So, what comes first, economic optimism or a good economy?
It’s a form of the classic chicken-egg metaphor that has been debated by economists for years. In fact, there’s a whole field of scholarly study devoted to this kind of “causality dilemma.”
That is, does optimism in the economy create a good economy? Or is it a good economy that creates the optimism?
To that point, the Lincoln Institute for Public Opinion’s new Spring Keystone Business Climate Survey suggests a decided uptick in economic optimism among Pennsylvania business owners.
But as a scholar at the Allegheny Institute for Public Policy found in the data (in Policy Brief Vol. 17, No. 18), it might be premature to break out the pom-poms and rah-rah-sis-boom-bahs about the Keystone State’s government leaders.

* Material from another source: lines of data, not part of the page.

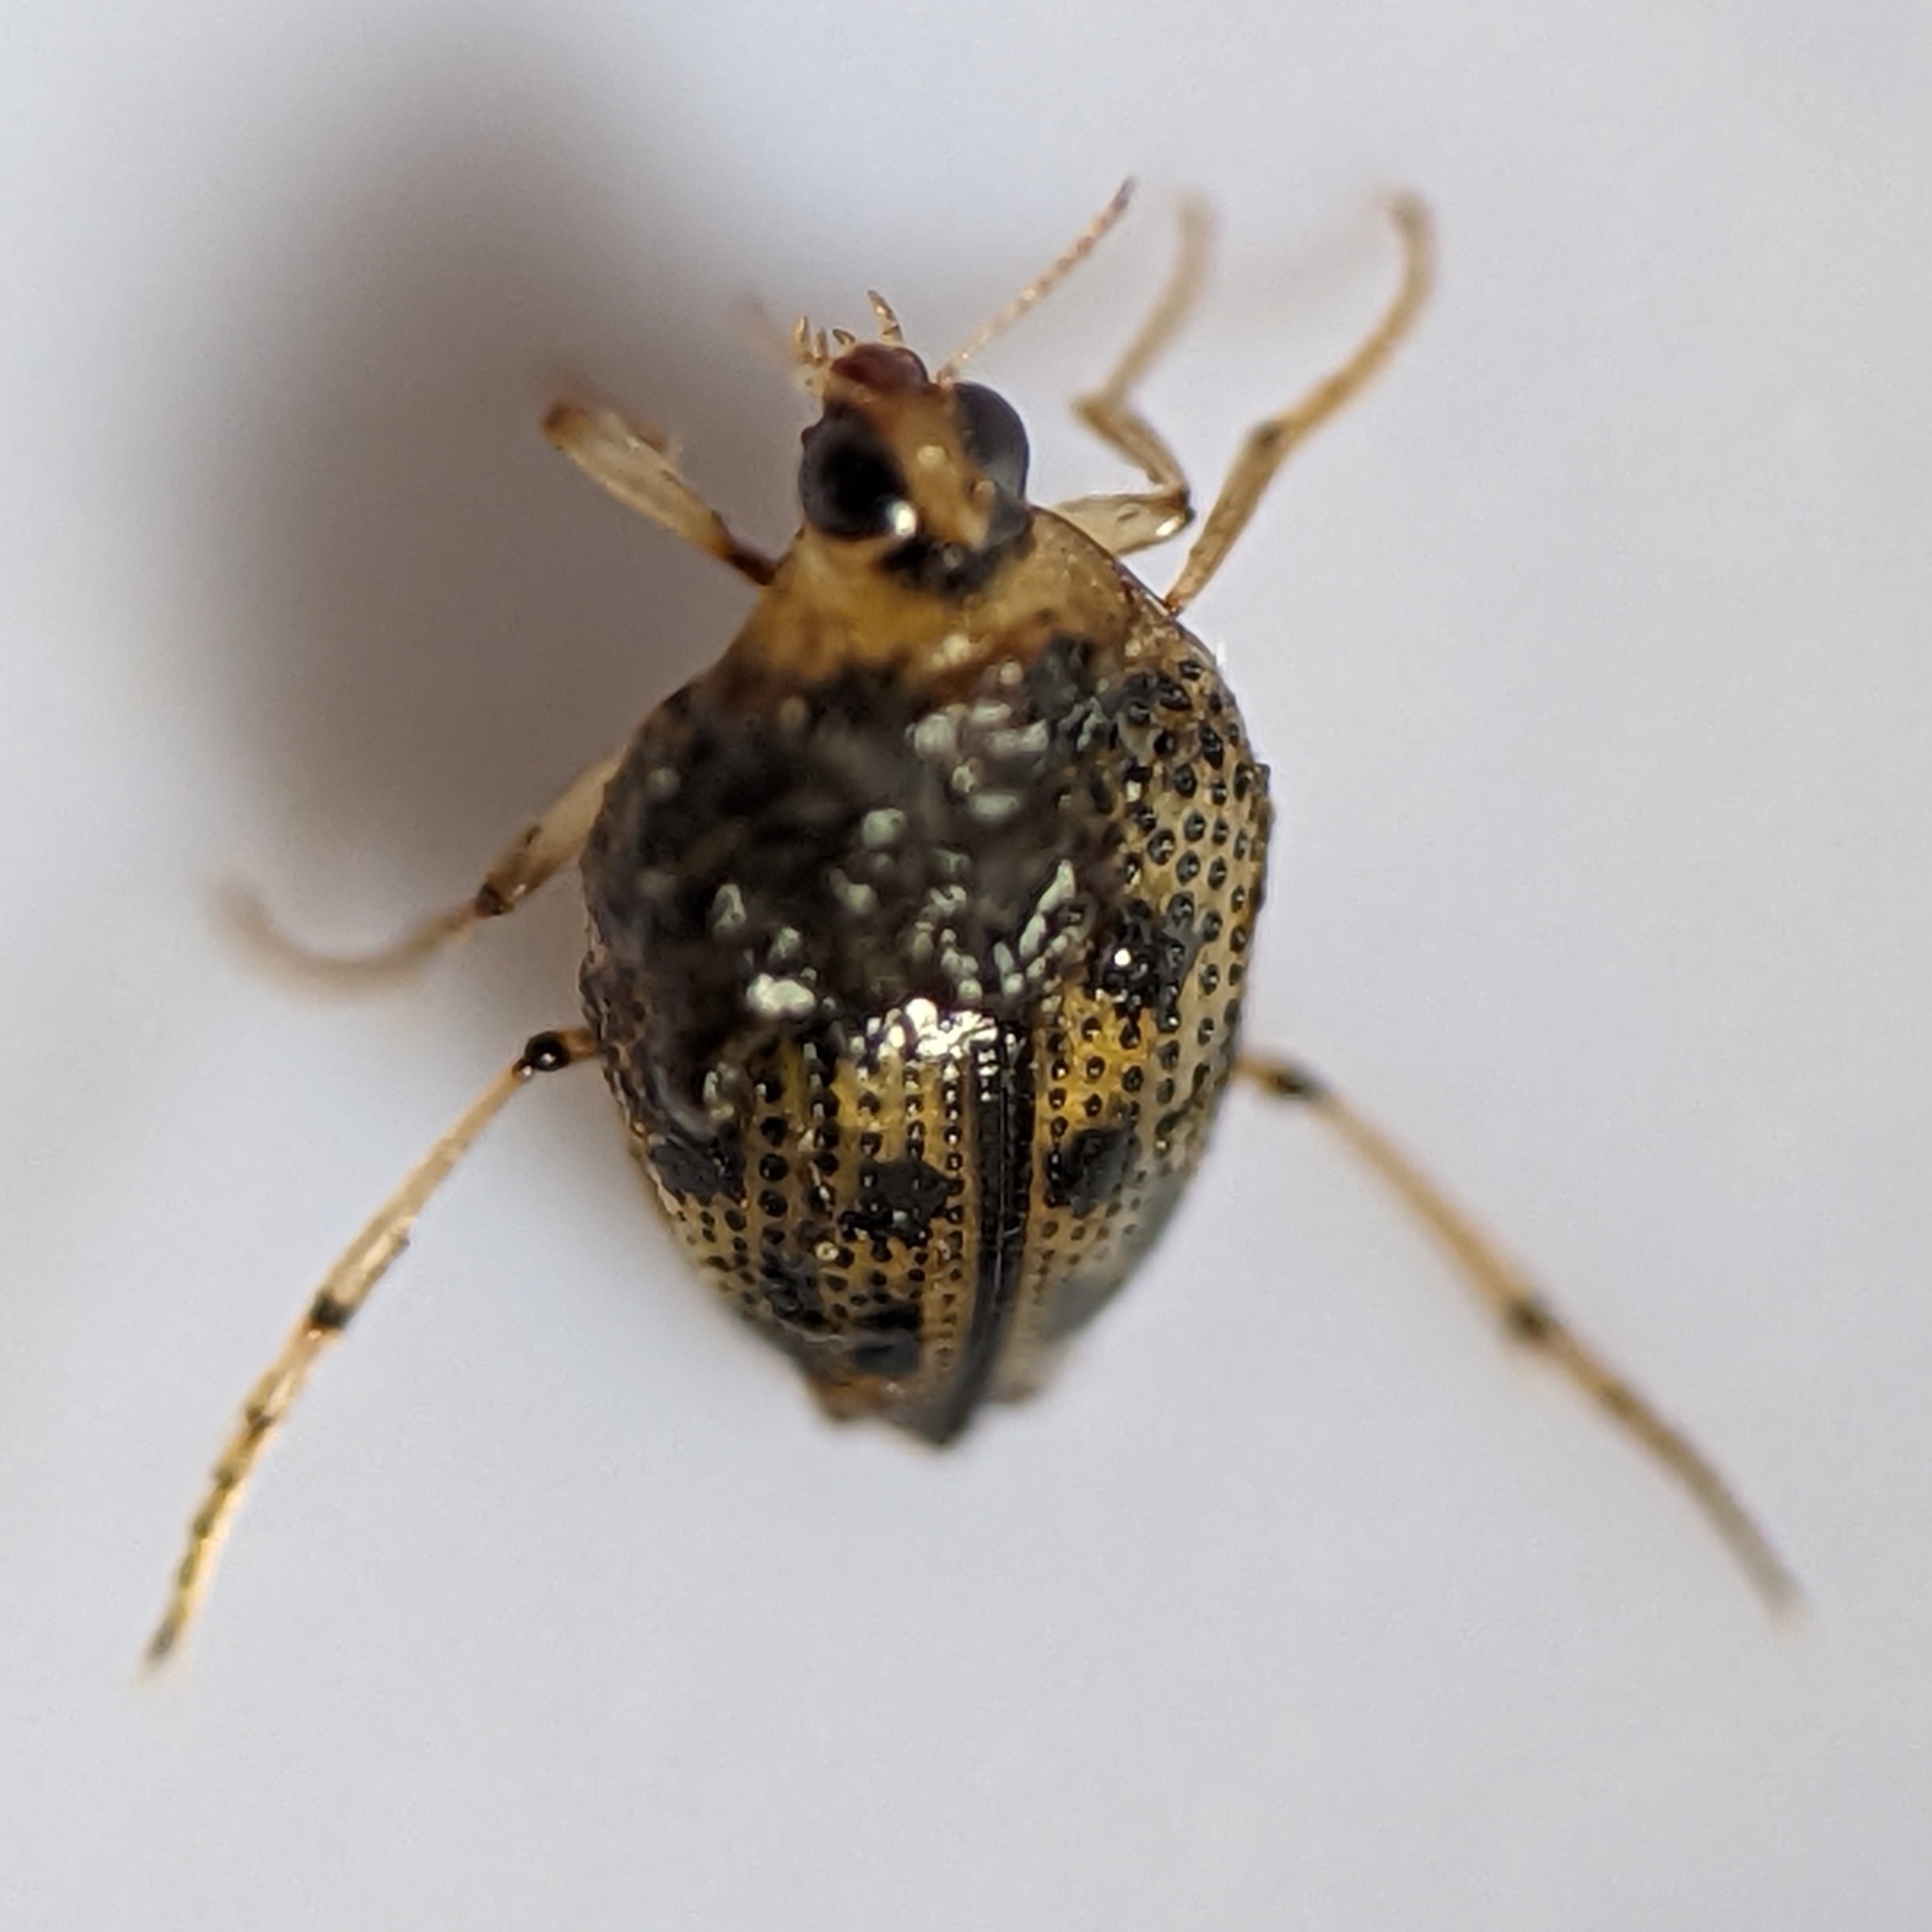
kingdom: Animalia
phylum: Arthropoda
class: Insecta
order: Coleoptera
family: Haliplidae
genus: Peltodytes
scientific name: Peltodytes edentulus
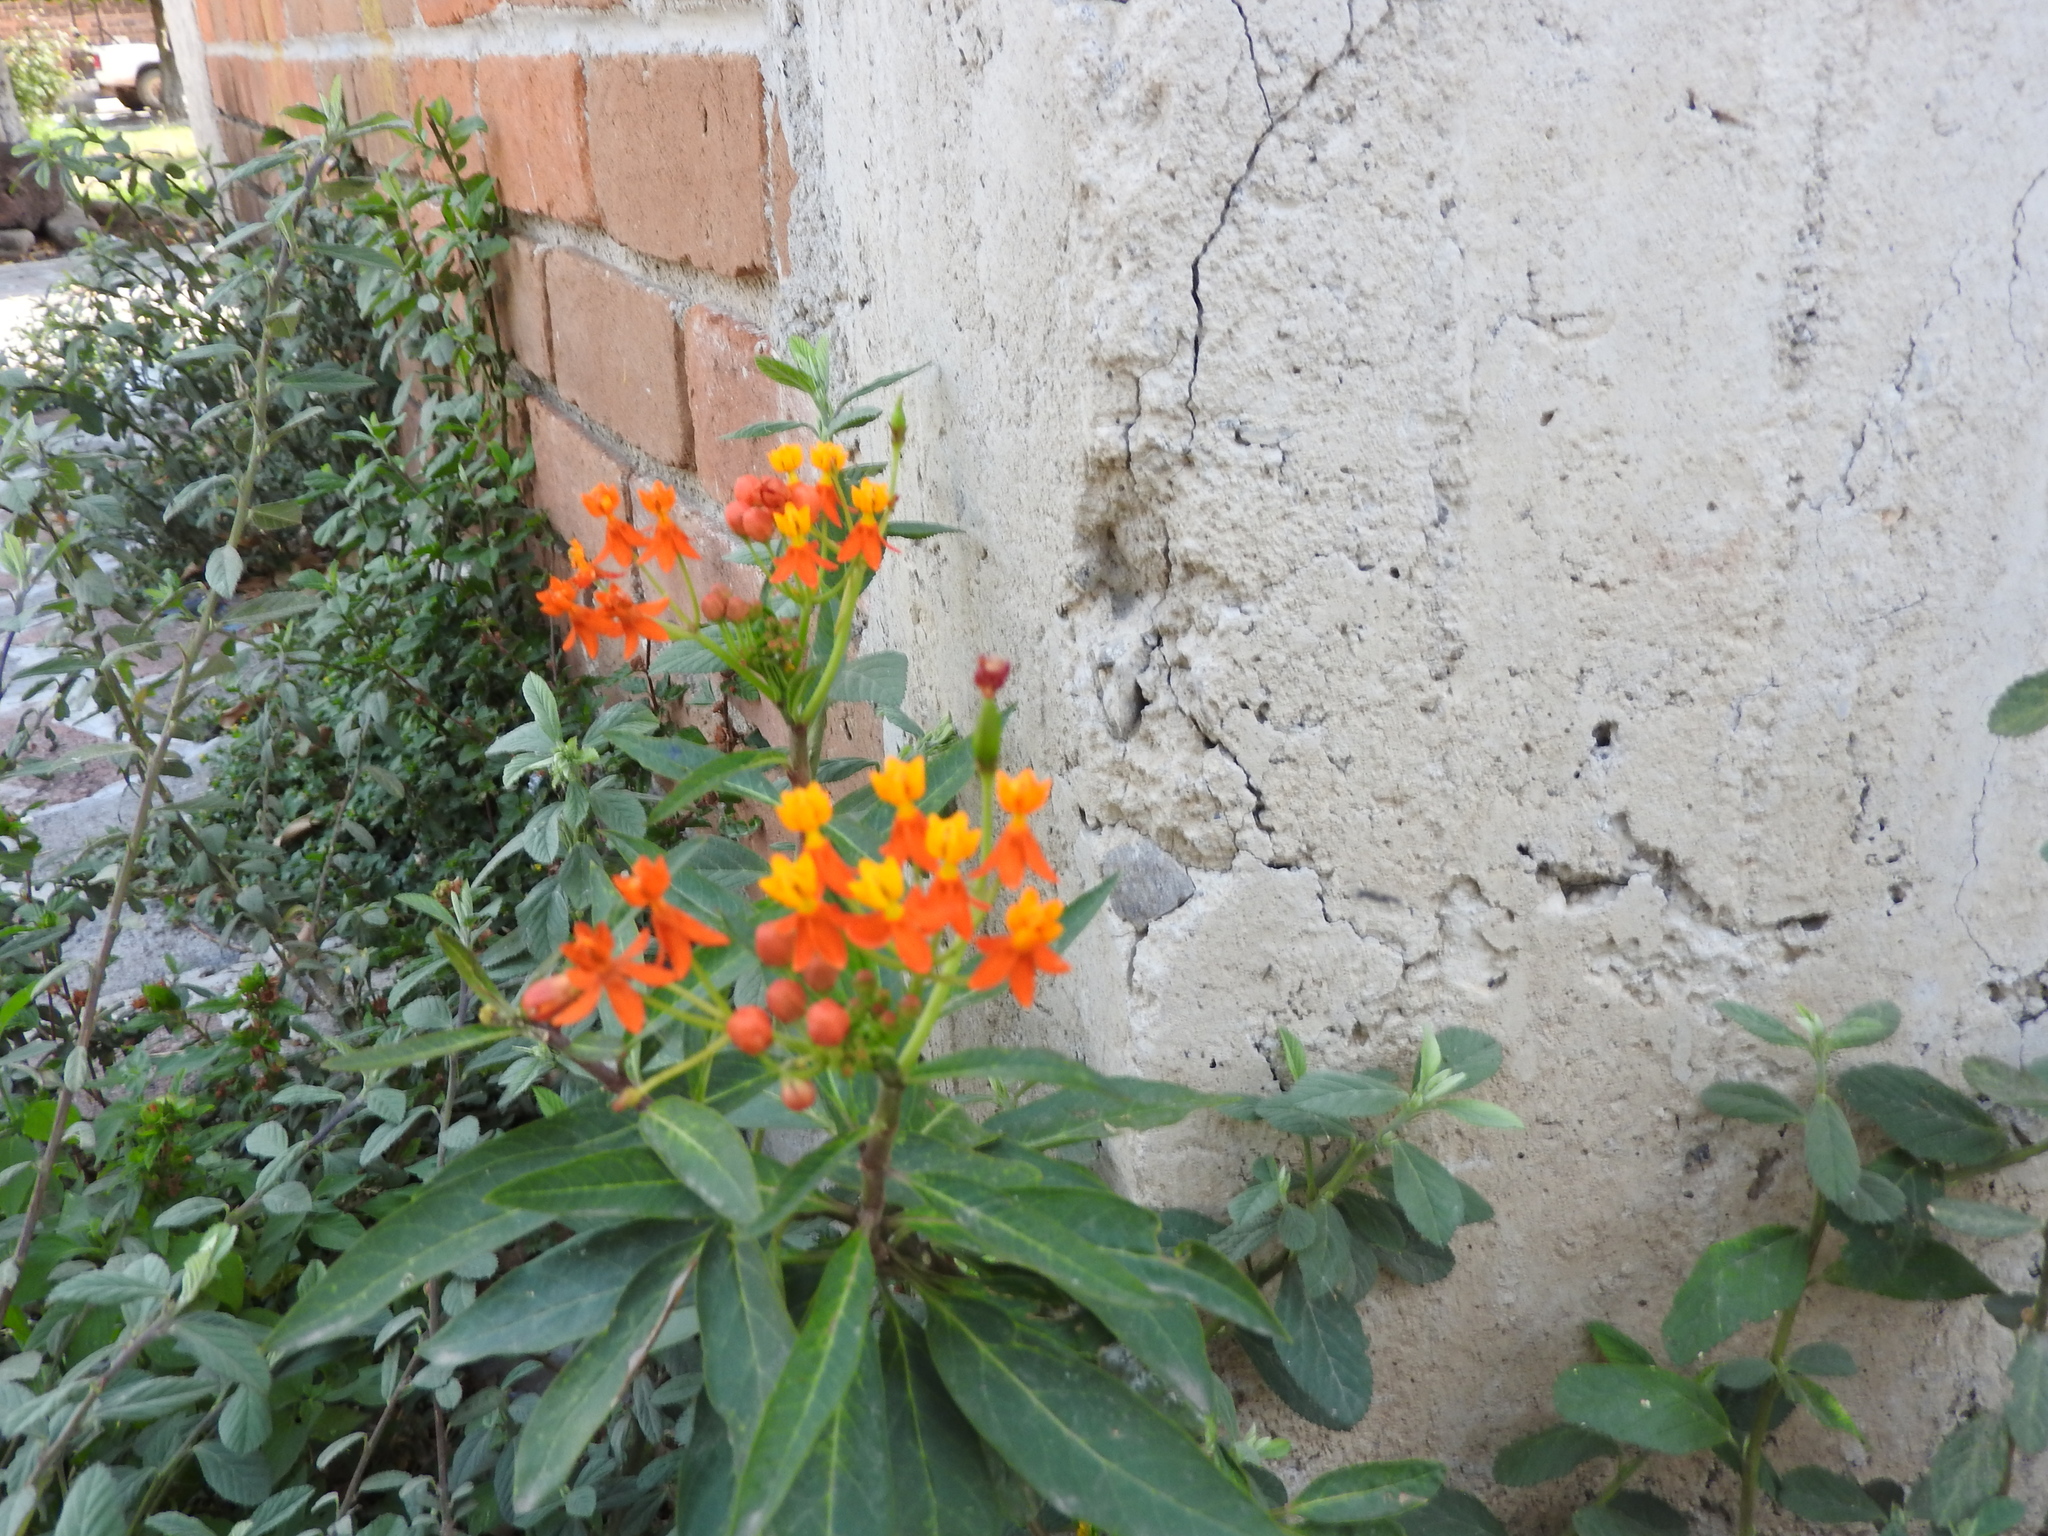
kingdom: Plantae
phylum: Tracheophyta
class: Magnoliopsida
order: Gentianales
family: Apocynaceae
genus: Asclepias
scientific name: Asclepias curassavica
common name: Bloodflower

The Lincoln Institute survey asked 325 executives about the state of the economy, about current policy issues and about the performance of state- and federal-level officials.
“Over the past few years, iterations of this survey have shown optimism to be in short supply,” reminds Frank Gamrat, a senior research associate at the Pittsburgh think tank, “but the 2017 version shows changes.”
To wit, when asked how they would rate business conditions in Pennsylvania today compared to six months ago, 26.6 percent of the respondents answered that conditions are better.
Though still a small percentage, it represents a marked increase from the spring and fall 2016 surveys in which, respectively, 5.7 percent and 4.97 percent of the respondents expressed optimism.
“Furthermore in the current survey, 50 percent claimed that the conditions were the same as six months ago, up from 39.5 percent and 45 percent in the two previous surveys,” Gamrat says.